> **The task**:
A complete and exact copy of the entries below is the expected result.

==== The data ====

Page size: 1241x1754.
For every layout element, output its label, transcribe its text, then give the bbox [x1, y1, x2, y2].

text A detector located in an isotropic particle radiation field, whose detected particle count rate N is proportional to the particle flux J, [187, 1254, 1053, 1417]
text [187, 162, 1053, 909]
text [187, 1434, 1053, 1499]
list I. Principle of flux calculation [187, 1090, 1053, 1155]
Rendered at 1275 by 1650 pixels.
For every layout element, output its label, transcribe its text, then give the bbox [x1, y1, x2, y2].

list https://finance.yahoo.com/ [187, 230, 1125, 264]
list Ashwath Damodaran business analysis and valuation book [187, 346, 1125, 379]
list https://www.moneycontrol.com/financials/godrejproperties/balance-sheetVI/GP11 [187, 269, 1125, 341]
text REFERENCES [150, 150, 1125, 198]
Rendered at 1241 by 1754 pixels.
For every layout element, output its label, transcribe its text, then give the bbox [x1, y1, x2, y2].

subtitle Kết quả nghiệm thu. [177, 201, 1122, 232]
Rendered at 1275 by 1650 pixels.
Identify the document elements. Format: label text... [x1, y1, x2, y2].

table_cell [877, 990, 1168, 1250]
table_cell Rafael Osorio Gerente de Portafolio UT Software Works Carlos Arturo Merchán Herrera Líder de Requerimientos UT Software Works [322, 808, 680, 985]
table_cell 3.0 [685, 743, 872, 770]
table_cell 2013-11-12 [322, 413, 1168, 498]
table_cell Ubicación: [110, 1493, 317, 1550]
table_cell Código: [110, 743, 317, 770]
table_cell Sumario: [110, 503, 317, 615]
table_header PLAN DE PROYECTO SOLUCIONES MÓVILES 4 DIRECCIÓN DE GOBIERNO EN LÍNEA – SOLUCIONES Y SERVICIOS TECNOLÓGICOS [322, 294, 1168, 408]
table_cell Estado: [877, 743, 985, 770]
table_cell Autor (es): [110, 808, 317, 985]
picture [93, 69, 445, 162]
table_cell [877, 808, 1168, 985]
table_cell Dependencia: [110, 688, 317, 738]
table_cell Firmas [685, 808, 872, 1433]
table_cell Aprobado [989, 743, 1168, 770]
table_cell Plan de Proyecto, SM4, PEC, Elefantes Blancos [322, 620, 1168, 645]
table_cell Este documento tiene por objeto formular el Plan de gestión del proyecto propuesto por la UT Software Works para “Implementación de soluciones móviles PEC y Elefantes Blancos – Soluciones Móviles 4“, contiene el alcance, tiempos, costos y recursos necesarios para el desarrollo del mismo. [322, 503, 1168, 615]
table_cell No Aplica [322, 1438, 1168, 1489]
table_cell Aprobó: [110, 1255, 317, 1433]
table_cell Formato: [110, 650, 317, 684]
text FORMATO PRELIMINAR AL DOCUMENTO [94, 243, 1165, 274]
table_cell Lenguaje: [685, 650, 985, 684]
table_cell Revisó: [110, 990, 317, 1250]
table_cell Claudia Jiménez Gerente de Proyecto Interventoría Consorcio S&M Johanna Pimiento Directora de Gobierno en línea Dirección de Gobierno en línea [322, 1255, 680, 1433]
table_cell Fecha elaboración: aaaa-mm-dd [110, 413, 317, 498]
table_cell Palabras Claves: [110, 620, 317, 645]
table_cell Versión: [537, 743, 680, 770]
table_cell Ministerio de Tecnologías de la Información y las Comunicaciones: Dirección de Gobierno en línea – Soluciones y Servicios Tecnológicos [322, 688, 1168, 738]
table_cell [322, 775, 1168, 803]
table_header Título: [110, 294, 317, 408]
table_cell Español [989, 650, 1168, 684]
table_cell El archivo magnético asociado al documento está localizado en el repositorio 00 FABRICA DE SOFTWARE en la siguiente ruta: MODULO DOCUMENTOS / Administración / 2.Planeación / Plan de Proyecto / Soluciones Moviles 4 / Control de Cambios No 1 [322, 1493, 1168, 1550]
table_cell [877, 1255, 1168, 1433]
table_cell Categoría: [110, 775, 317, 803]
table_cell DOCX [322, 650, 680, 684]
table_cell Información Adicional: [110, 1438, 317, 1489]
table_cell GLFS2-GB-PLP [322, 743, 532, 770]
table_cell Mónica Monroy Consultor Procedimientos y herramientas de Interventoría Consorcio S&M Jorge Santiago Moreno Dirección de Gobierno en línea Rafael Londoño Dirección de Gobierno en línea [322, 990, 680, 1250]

====

> **Worked solution**:
Page size: 1241x1754.
For every layout element, output its label, transcribe its text, then give the bbox [x1, y1, x2, y2].

text A detector located in an isotropic particle radiation field, whose detected particle count rate N is proportional to the particle flux J, [187, 1254, 1053, 1417]
text [187, 162, 1053, 909]
text [187, 1434, 1053, 1499]
list I. Principle of flux calculation [187, 1090, 1053, 1155]
Rendered at 1275 by 1650 pixels.
For every layout element, output its label, transcribe its text, then give the bbox [x1, y1, x2, y2].

list https://finance.yahoo.com/ [187, 230, 1125, 264]
list Ashwath Damodaran business analysis and valuation book [187, 346, 1125, 379]
list https://www.moneycontrol.com/financials/godrejproperties/balance-sheetVI/GP11 [187, 269, 1125, 341]
text REFERENCES [150, 150, 1125, 198]
Rendered at 1241 by 1754 pixels.
For every layout element, output its label, transcribe its text, then give the bbox [x1, y1, x2, y2].

subtitle Kết quả nghiệm thu. [177, 201, 1122, 232]
Rendered at 1275 by 1650 pixels.
Identify the document elements. Format: label text... [x1, y1, x2, y2].

table_cell [877, 990, 1168, 1250]
table_cell Rafael Osorio Gerente de Portafolio UT Software Works Carlos Arturo Merchán Herrera Líder de Requerimientos UT Software Works [322, 808, 680, 985]
table_cell 3.0 [685, 743, 872, 770]
table_cell 2013-11-12 [322, 413, 1168, 498]
table_cell Ubicación: [110, 1493, 317, 1550]
table_cell Código: [110, 743, 317, 770]
table_cell Sumario: [110, 503, 317, 615]
table_header PLAN DE PROYECTO SOLUCIONES MÓVILES 4 DIRECCIÓN DE GOBIERNO EN LÍNEA – SOLUCIONES Y SERVICIOS TECNOLÓGICOS [322, 294, 1168, 408]
table_cell Estado: [877, 743, 985, 770]
table_cell Autor (es): [110, 808, 317, 985]
picture [93, 69, 445, 162]
table_cell [877, 808, 1168, 985]
table_cell Dependencia: [110, 688, 317, 738]
table_cell Firmas [685, 808, 872, 1433]
table_cell Aprobado [989, 743, 1168, 770]
table_cell Plan de Proyecto, SM4, PEC, Elefantes Blancos [322, 620, 1168, 645]
table_cell Este documento tiene por objeto formular el Plan de gestión del proyecto propuesto por la UT Software Works para “Implementación de soluciones móviles PEC y Elefantes Blancos – Soluciones Móviles 4“, contiene el alcance, tiempos, costos y recursos necesarios para el desarrollo del mismo. [322, 503, 1168, 615]
table_cell No Aplica [322, 1438, 1168, 1489]
table_cell Aprobó: [110, 1255, 317, 1433]
table_cell Formato: [110, 650, 317, 684]
text FORMATO PRELIMINAR AL DOCUMENTO [94, 243, 1165, 274]
table_cell Lenguaje: [685, 650, 985, 684]
table_cell Revisó: [110, 990, 317, 1250]
table_cell Claudia Jiménez Gerente de Proyecto Interventoría Consorcio S&M Johanna Pimiento Directora de Gobierno en línea Dirección de Gobierno en línea [322, 1255, 680, 1433]
table_cell Fecha elaboración: aaaa-mm-dd [110, 413, 317, 498]
table_cell Palabras Claves: [110, 620, 317, 645]
table_cell Versión: [537, 743, 680, 770]
table_cell Ministerio de Tecnologías de la Información y las Comunicaciones: Dirección de Gobierno en línea – Soluciones y Servicios Tecnológicos [322, 688, 1168, 738]
table_cell [322, 775, 1168, 803]
table_header Título: [110, 294, 317, 408]
table_cell Español [989, 650, 1168, 684]
table_cell El archivo magnético asociado al documento está localizado en el repositorio 00 FABRICA DE SOFTWARE en la siguiente ruta: MODULO DOCUMENTOS / Administración / 2.Planeación / Plan de Proyecto / Soluciones Moviles 4 / Control de Cambios No 1 [322, 1493, 1168, 1550]
table_cell [877, 1255, 1168, 1433]
table_cell Categoría: [110, 775, 317, 803]
table_cell DOCX [322, 650, 680, 684]
table_cell Información Adicional: [110, 1438, 317, 1489]
table_cell GLFS2-GB-PLP [322, 743, 532, 770]
table_cell Mónica Monroy Consultor Procedimientos y herramientas de Interventoría Consorcio S&M Jorge Santiago Moreno Dirección de Gobierno en línea Rafael Londoño Dirección de Gobierno en línea [322, 990, 680, 1250]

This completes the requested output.